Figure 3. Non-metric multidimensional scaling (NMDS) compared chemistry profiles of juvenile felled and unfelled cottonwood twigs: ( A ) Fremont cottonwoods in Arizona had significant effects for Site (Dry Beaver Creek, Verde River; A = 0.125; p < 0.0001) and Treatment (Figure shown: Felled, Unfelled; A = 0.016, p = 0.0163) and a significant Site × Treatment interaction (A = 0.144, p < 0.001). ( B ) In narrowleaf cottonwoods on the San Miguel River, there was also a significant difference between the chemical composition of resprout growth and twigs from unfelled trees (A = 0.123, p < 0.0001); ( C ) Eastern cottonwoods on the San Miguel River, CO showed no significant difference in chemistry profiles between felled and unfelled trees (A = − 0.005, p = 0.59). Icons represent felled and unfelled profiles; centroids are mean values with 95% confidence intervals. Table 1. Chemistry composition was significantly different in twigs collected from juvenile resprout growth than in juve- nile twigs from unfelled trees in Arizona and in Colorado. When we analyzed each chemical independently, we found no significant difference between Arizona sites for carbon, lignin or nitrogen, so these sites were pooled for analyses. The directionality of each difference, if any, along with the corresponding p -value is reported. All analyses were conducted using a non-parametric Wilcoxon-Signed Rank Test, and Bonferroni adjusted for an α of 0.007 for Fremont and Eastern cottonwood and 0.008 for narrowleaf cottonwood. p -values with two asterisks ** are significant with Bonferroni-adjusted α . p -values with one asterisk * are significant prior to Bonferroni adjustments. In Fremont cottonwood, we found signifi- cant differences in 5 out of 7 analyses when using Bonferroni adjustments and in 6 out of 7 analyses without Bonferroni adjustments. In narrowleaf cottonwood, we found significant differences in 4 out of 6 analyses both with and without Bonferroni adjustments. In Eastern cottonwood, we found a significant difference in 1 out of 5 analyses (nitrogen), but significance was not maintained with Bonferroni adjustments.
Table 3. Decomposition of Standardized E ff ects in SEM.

_ _ _

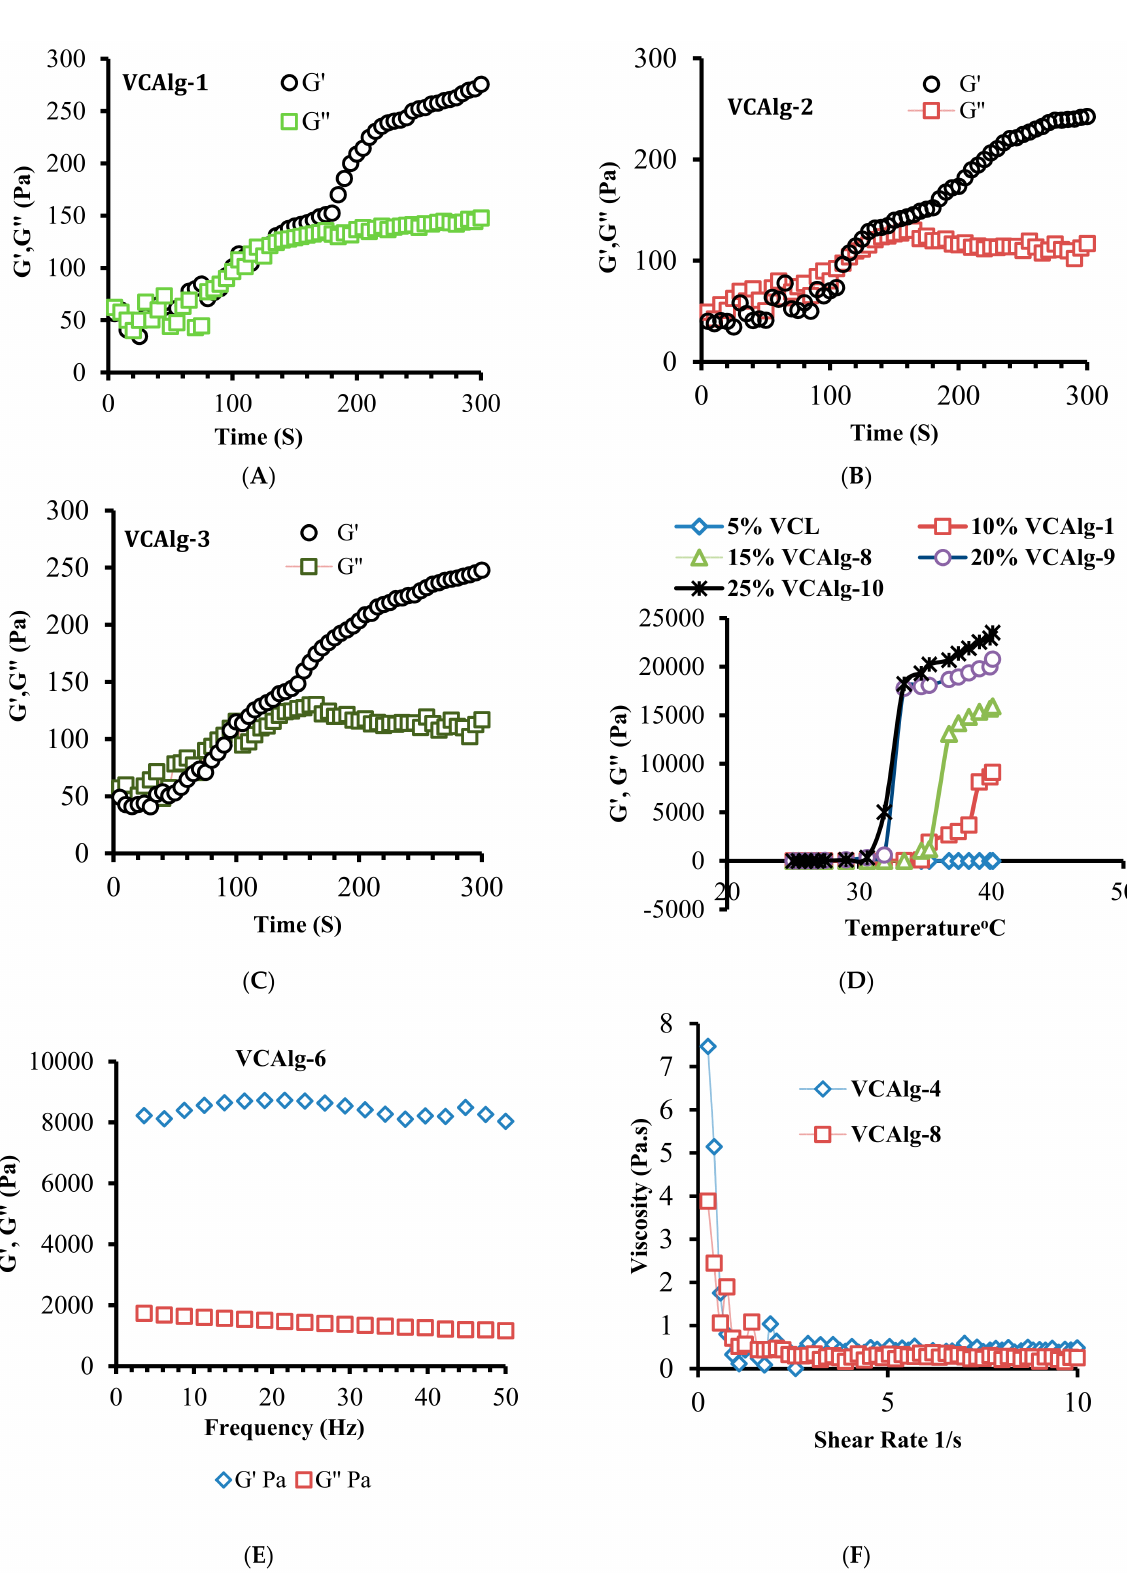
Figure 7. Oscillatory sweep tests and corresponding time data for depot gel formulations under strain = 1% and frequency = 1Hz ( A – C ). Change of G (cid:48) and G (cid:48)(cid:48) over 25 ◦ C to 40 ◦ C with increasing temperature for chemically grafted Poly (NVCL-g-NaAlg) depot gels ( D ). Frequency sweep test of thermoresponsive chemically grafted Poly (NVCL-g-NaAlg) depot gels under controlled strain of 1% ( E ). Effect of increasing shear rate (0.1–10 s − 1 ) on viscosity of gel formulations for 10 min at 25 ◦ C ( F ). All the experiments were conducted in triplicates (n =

_ _ _

(Goal of the exercise): Show every line from the entries above in which "Table" appears.

(Expected answer):
Figure 3. Non-metric multidimensional scaling (NMDS) compared chemistry profiles of juvenile felled and unfelled cottonwood twigs: ( A ) Fremont cottonwoods in Arizona had significant effects for Site (Dry Beaver Creek, Verde River; A = 0.125; p < 0.0001) and Treatment (Figure shown: Felled, Unfelled; A = 0.016, p = 0.0163) and a significant Site × Treatment interaction (A = 0.144, p < 0.001). ( B ) In narrowleaf cottonwoods on the San Miguel River, there was also a significant difference between the chemical composition of resprout growth and twigs from unfelled trees (A = 0.123, p < 0.0001); ( C ) Eastern cottonwoods on the San Miguel River, CO showed no significant difference in chemistry profiles between felled and unfelled trees (A = − 0.005, p = 0.59). Icons represent felled and unfelled profiles; centroids are mean values with 95% confidence intervals. Table 1. Chemistry composition was significantly different in twigs collected from juvenile resprout growth than in juve- nile twigs from unfelled trees in Arizona and in Colorado. When we analyzed each chemical independently, we found no significant difference between Arizona sites for carbon, lignin or nitrogen, so these sites were pooled for analyses. The directionality of each difference, if any, along with the corresponding p -value is reported. All analyses were conducted using a non-parametric Wilcoxon-Signed Rank Test, and Bonferroni adjusted for an α of 0.007 for Fremont and Eastern cottonwood and 0.008 for narrowleaf cottonwood. p -values with two asterisks ** are significant with Bonferroni-adjusted α . p -values with one asterisk * are significant prior to Bonferroni adjustments. In Fremont cottonwood, we found signifi- cant differences in 5 out of 7 analyses when using Bonferroni adjustments and in 6 out of 7 analyses without Bonferroni adjustments. In narrowleaf cottonwood, we found significant differences in 4 out of 6 analyses both with and without Bonferroni adjustments. In Eastern cottonwood, we found a significant difference in 1 out of 5 analyses (nitrogen), but significance was not maintained with Bonferroni adjustments.
Table 3. Decomposition of Standardized E ff ects in SEM.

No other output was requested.